The ads showed young men in embarrassing situations being interrupted by the police.  One risqué ad showed a lone teenage male in a locker room furtively using a tape measure, with the implication that he was measuring the length of his body parts.  The message in the ad was that getting caught drinking and driving was just as embarrassing as being, well, caught with your pants down.

The NDP demanded to know why the ads hadn’t been killed before $1.7 million had been spent developing them.

I think the government made the wrong decision and the NDP asked the wrong question.  A better question would have been, would these ads have helped stop young people from killing themselves on our roads?

No one spends millions of dollars on ad campaigns without doing public opinion research to find out if the ads are effective and worth the money.  ICBC is no exception.  In response to my FOI request, the Corporation released the results of two sets of focus groups.  In focus groups small groups of people are asked for their opinions and insights into an idea, a product, or in this case, an advertising campaign.

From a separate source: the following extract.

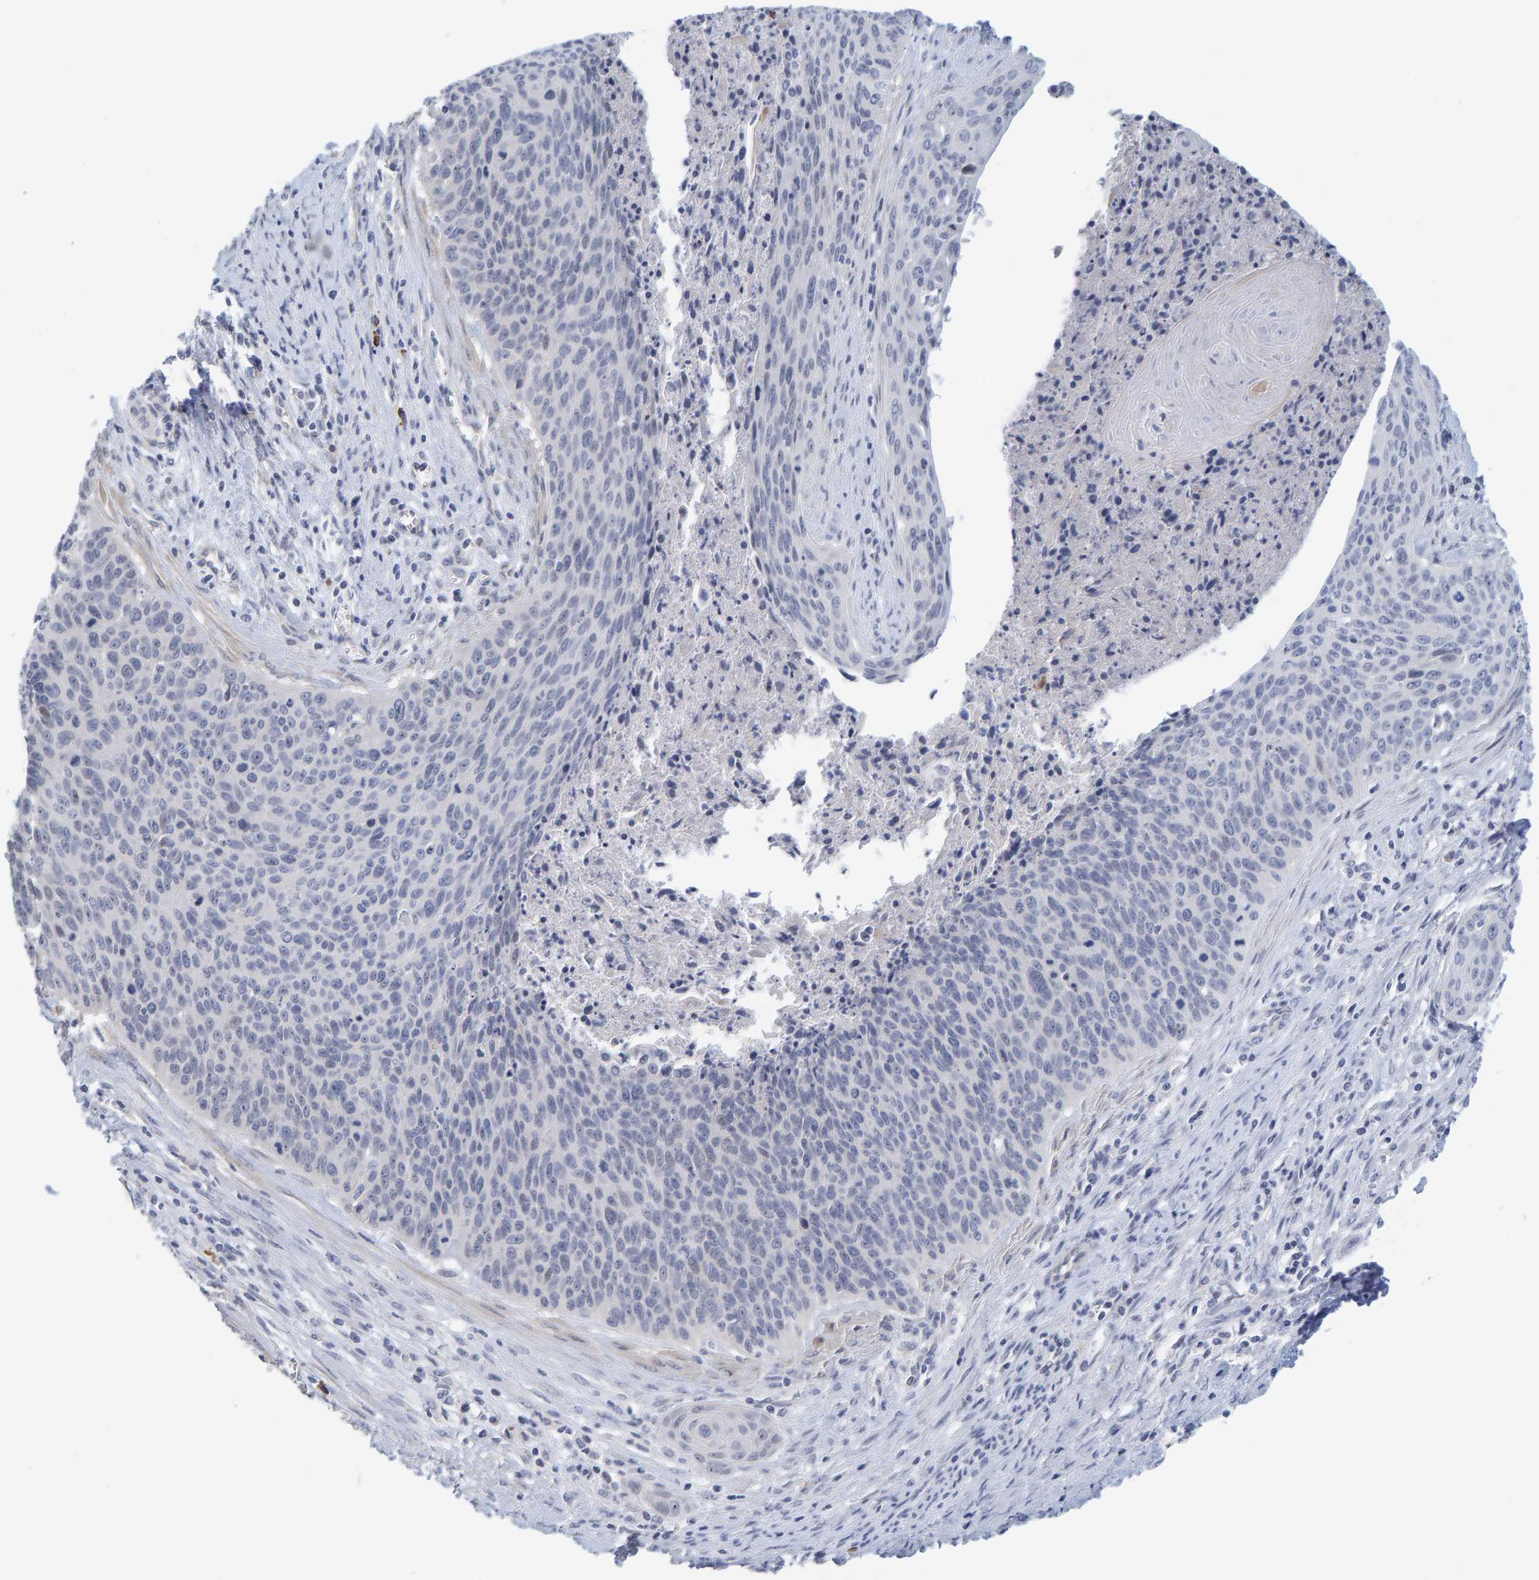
{"staining": {"intensity": "negative", "quantity": "none", "location": "none"}, "tissue": "cervical cancer", "cell_type": "Tumor cells", "image_type": "cancer", "snomed": [{"axis": "morphology", "description": "Squamous cell carcinoma, NOS"}, {"axis": "topography", "description": "Cervix"}], "caption": "There is no significant staining in tumor cells of cervical cancer. (Immunohistochemistry (ihc), brightfield microscopy, high magnification).", "gene": "ZNF77", "patient": {"sex": "female", "age": 55}}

Last summer InQuest Consumer Insights and Planning held five focus groups in July to provide insights into developing an advertising campaign.  In November Ipsos conducted three focus groups to get opinions on the soon to be controversial advertising campaign.

Among the findings was that the biggest deterrent to drinking and driving was the fear of getting caught.  The risk of crashing simply didn’t enter peoples’ minds because “it won’t happen to me.”  Younger males were fearful of being caught doing something embarrassing.  “It was the fear of parents that was most evident,” and “Additionally, if being caught in the act of doing something brought disrespect to the family, that also evoked fear.”

The people in the focus groups were not offended by the suggestive campaign.  Ipsos found the campaign, “clearly resonates among all the respondents, younger and older.  There was a belief that it could encourage people to talk about the issue of drinking and driving.”

In 2008, 47 of the 225 people killed in car accidents in BC were between the ages of 15 and 24.  Many more had their lives ruined with permanent injuries.  A study by the Traffic Injury Research Foundation found that in 2007 alcohol was involved in more than 90% of traffic fatalities.  For people between the ages of 16 and 19 the figures was 100%.

Older people in the focus group said they had no problem with their children being exposed to the ads, but there is no doubt many people would find the ads in poor taste. 

So how do we balance it out – poor taste vs. perhaps saving young lives?  I think our elected officials on both sides of the chamber made a very serious error when they decided poor taste was more important.